Exercise objective: Leave out the pictures and retype, exactly, the lines below from the line with "left elbow: (380, 253)" up to and including the line with "neck: (351, 191)", nothing more.

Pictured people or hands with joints
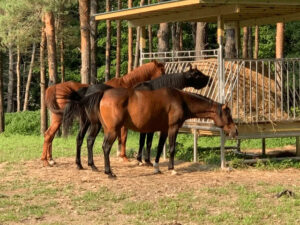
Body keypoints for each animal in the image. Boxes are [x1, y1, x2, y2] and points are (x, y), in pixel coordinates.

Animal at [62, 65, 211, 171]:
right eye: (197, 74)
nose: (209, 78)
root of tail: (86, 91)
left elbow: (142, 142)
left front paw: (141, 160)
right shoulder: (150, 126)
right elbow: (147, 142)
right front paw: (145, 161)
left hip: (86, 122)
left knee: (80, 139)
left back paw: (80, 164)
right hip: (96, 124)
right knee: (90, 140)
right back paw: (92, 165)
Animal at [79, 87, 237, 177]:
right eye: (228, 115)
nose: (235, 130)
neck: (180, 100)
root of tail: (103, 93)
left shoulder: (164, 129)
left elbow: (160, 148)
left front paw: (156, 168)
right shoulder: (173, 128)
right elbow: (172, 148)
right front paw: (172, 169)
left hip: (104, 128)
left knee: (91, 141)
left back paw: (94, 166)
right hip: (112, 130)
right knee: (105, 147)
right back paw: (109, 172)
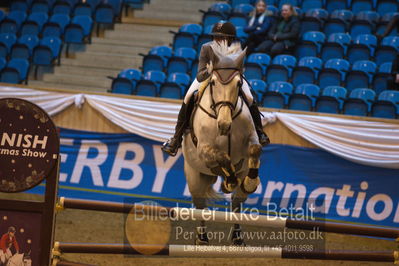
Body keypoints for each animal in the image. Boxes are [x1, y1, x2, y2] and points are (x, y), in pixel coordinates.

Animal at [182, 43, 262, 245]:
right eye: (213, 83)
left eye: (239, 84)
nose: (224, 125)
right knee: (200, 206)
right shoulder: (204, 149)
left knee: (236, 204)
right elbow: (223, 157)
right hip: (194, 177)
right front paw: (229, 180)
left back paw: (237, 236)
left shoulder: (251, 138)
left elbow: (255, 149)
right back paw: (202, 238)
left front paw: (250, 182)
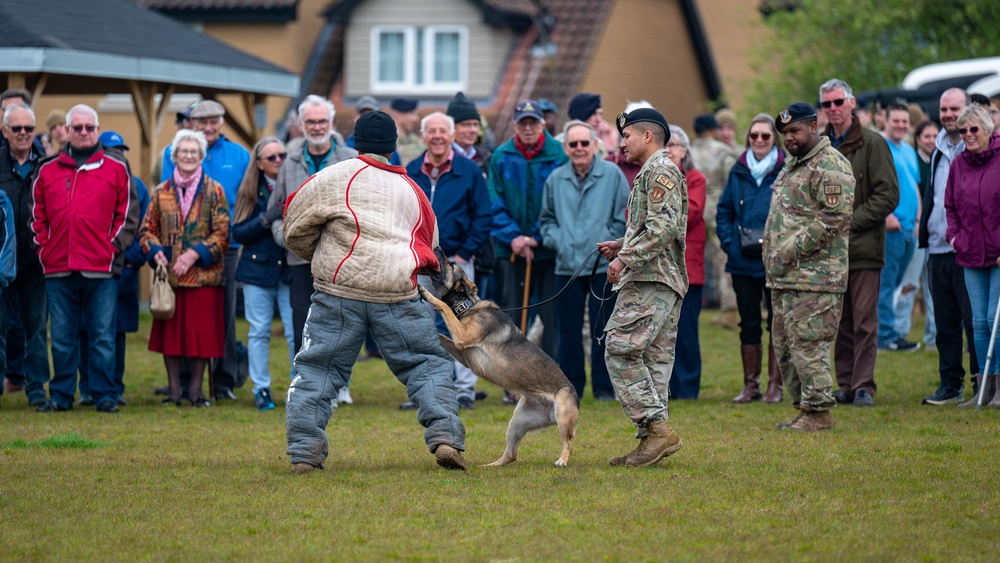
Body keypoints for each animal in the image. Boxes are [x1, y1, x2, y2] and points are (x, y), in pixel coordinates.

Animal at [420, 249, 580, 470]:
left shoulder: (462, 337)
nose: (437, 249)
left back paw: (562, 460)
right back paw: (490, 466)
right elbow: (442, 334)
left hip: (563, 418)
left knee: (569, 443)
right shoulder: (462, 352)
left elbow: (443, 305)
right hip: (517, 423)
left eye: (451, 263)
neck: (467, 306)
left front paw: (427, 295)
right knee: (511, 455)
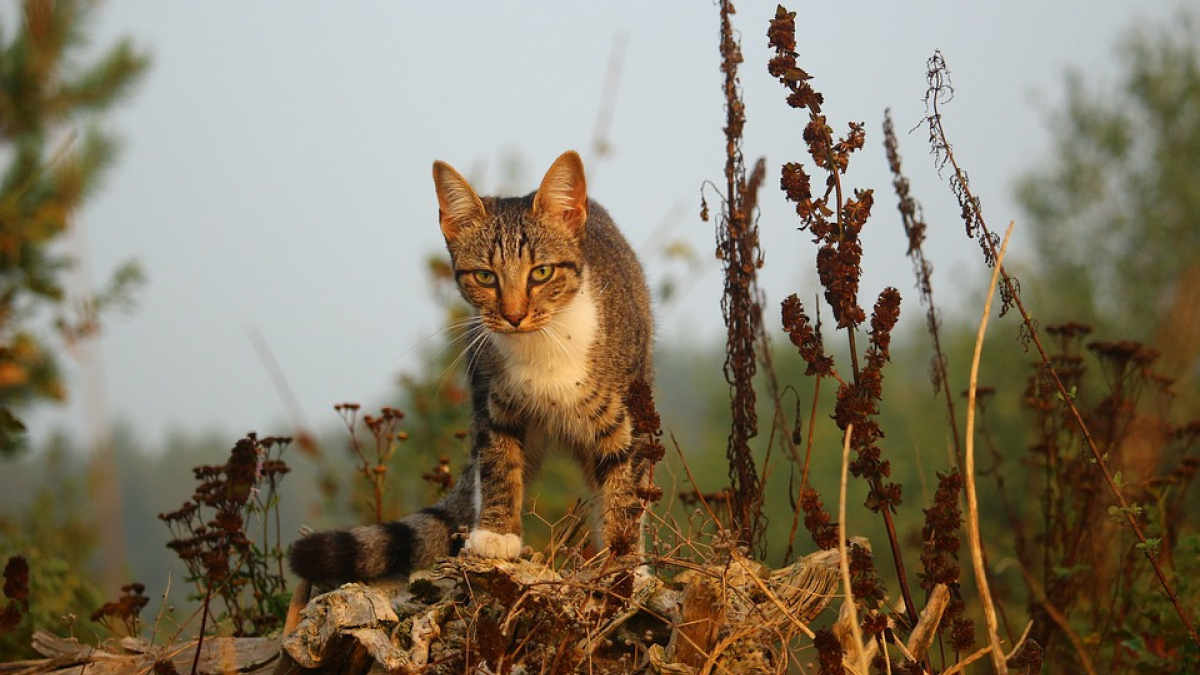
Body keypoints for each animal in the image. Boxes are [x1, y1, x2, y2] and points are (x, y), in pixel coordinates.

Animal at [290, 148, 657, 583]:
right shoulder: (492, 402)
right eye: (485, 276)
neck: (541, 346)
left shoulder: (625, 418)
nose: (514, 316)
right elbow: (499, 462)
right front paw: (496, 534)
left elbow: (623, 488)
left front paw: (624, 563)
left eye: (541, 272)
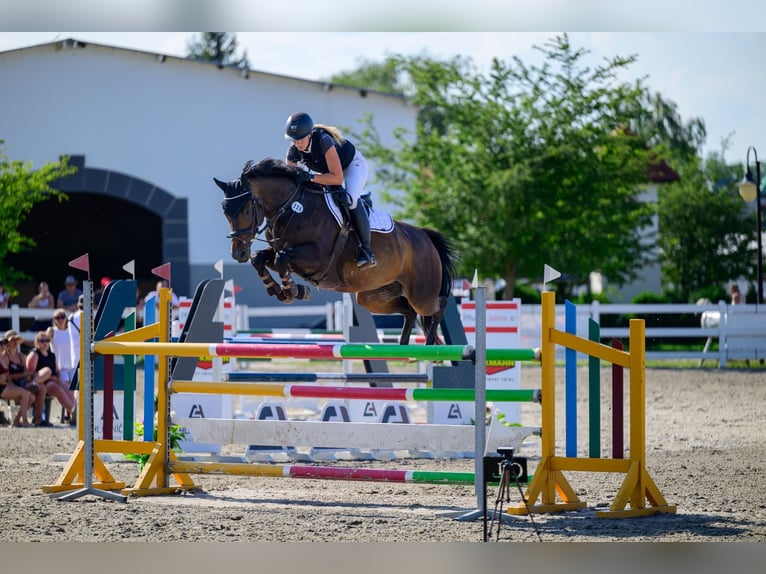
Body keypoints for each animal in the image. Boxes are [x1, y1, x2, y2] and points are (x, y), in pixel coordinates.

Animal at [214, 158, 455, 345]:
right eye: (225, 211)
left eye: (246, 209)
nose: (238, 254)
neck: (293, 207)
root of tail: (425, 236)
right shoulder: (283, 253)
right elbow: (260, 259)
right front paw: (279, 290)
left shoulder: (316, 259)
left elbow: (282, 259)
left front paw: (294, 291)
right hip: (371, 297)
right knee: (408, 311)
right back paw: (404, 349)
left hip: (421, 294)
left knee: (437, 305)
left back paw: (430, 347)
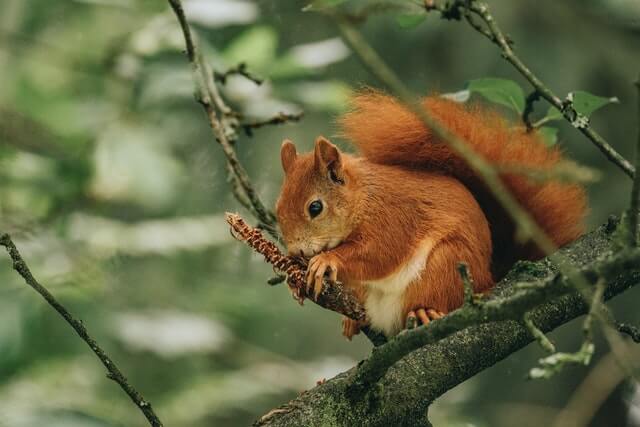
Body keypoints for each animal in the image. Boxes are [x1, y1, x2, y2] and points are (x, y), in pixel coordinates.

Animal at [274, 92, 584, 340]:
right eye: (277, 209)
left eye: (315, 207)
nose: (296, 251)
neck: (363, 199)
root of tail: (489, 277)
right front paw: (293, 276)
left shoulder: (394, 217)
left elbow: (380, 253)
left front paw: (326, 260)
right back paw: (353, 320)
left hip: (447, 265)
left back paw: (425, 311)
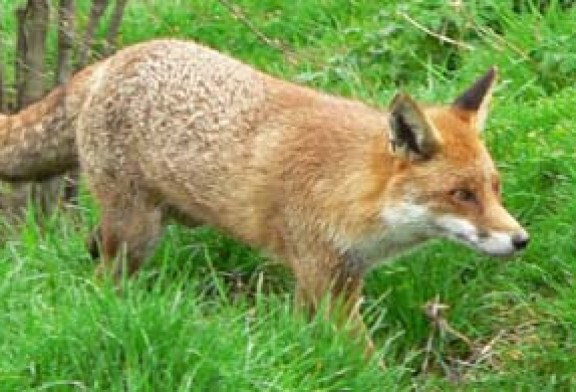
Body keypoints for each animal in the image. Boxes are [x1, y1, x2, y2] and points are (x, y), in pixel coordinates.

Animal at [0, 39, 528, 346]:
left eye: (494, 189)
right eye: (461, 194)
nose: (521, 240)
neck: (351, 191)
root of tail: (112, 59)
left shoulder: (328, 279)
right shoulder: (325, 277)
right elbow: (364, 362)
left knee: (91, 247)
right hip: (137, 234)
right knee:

Solution to this task:
left elbow: (380, 253)
left front paw: (326, 260)
right back paw: (353, 320)
left hip: (447, 265)
left back paw: (425, 311)
Body keypoints for each animal in the image. Boxes are [x1, y1, x2, y2] and points are (x, y), in pixel coordinates.

Animal at [0, 39, 528, 346]:
left eye: (494, 189)
right eye: (461, 194)
nose: (521, 240)
neck: (351, 191)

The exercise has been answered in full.